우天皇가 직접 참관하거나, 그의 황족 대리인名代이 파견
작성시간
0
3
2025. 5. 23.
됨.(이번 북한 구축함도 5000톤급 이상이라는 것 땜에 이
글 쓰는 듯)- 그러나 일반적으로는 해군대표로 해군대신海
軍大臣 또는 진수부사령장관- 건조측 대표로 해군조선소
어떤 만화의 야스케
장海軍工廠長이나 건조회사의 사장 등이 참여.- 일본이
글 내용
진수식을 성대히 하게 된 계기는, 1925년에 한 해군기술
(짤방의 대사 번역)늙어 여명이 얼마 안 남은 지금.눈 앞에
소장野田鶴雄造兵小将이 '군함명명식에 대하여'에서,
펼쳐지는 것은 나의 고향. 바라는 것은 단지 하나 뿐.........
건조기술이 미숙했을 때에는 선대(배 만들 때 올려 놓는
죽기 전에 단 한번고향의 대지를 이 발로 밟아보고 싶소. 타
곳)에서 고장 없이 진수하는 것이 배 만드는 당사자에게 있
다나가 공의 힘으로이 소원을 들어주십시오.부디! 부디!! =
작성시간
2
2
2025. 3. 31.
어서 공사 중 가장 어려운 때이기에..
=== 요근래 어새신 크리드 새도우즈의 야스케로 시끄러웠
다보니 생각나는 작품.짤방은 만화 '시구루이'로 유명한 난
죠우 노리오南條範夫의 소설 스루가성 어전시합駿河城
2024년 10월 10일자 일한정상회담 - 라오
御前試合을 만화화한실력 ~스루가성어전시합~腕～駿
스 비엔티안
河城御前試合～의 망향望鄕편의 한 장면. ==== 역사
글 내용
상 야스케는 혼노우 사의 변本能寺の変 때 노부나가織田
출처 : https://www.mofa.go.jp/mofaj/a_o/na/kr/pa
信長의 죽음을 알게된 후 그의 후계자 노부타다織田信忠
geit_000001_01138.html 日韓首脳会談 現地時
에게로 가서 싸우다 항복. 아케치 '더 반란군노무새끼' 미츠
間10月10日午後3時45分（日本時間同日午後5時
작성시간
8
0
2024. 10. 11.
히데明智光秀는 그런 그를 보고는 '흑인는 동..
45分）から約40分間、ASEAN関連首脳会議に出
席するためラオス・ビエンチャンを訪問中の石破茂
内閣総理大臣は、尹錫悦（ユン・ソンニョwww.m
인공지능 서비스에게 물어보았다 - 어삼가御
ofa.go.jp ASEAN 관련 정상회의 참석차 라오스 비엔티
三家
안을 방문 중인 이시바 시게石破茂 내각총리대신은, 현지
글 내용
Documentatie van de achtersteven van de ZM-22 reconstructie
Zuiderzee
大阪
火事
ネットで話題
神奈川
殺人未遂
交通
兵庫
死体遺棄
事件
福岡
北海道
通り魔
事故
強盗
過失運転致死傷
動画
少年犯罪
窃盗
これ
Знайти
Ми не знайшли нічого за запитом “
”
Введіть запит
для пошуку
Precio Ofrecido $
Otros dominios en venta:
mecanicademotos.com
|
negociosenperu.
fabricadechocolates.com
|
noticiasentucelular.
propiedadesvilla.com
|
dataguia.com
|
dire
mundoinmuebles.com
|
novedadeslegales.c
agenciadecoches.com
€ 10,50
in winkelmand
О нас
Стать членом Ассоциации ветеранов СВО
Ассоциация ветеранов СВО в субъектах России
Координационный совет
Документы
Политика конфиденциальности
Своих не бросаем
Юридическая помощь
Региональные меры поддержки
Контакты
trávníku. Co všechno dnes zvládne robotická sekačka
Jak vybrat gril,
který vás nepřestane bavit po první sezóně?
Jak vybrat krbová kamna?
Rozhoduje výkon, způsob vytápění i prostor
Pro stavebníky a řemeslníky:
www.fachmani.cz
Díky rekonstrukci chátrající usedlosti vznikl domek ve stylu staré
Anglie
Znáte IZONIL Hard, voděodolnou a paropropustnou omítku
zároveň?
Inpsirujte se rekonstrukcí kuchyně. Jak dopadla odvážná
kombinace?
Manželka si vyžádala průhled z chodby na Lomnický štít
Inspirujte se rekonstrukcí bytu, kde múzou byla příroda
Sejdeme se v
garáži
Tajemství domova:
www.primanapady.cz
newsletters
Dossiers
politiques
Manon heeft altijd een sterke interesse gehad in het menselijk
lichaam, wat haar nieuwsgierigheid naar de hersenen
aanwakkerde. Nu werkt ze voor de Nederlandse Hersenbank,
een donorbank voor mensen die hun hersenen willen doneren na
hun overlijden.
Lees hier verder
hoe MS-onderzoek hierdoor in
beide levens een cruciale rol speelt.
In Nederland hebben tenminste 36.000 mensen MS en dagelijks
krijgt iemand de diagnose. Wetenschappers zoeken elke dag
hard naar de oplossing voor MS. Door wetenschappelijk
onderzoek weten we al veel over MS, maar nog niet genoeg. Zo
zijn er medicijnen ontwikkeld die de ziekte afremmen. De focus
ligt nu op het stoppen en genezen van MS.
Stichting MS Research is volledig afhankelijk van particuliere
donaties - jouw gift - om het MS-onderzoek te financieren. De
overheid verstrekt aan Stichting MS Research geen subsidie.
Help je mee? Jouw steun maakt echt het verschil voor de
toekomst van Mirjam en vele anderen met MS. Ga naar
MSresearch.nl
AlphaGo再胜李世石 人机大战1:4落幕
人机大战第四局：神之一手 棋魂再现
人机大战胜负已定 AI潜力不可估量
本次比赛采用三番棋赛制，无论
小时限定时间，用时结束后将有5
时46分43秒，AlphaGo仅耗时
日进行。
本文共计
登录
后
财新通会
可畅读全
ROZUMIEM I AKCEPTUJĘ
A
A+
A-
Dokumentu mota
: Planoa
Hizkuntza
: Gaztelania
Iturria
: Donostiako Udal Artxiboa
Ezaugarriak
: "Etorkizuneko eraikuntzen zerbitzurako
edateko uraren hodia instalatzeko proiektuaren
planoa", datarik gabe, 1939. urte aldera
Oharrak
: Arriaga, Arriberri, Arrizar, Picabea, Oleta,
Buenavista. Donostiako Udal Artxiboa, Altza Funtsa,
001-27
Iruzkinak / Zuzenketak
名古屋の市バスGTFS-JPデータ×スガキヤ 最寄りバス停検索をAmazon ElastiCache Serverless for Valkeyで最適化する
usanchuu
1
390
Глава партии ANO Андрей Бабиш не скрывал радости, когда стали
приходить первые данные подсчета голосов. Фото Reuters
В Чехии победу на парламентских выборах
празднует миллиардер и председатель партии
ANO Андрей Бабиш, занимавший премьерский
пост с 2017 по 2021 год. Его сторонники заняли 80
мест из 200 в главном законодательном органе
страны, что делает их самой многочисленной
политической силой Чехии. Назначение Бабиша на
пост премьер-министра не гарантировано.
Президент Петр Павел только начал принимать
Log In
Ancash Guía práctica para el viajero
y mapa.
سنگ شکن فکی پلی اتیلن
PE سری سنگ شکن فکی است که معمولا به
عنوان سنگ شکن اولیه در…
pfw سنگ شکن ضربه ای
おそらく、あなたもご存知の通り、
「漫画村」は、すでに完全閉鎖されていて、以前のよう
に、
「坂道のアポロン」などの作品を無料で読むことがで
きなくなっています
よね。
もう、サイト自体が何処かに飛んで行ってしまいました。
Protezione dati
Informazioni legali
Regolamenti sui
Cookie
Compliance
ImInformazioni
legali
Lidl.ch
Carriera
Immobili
* * * * * * *
=== What you are asked to do ===
Check the records above and copy each line that has the string "hersenen".

=== Answer space ===
lichaam, wat haar nieuwsgierigheid naar de hersenen
een donorbank voor mensen die hun hersenen willen doneren na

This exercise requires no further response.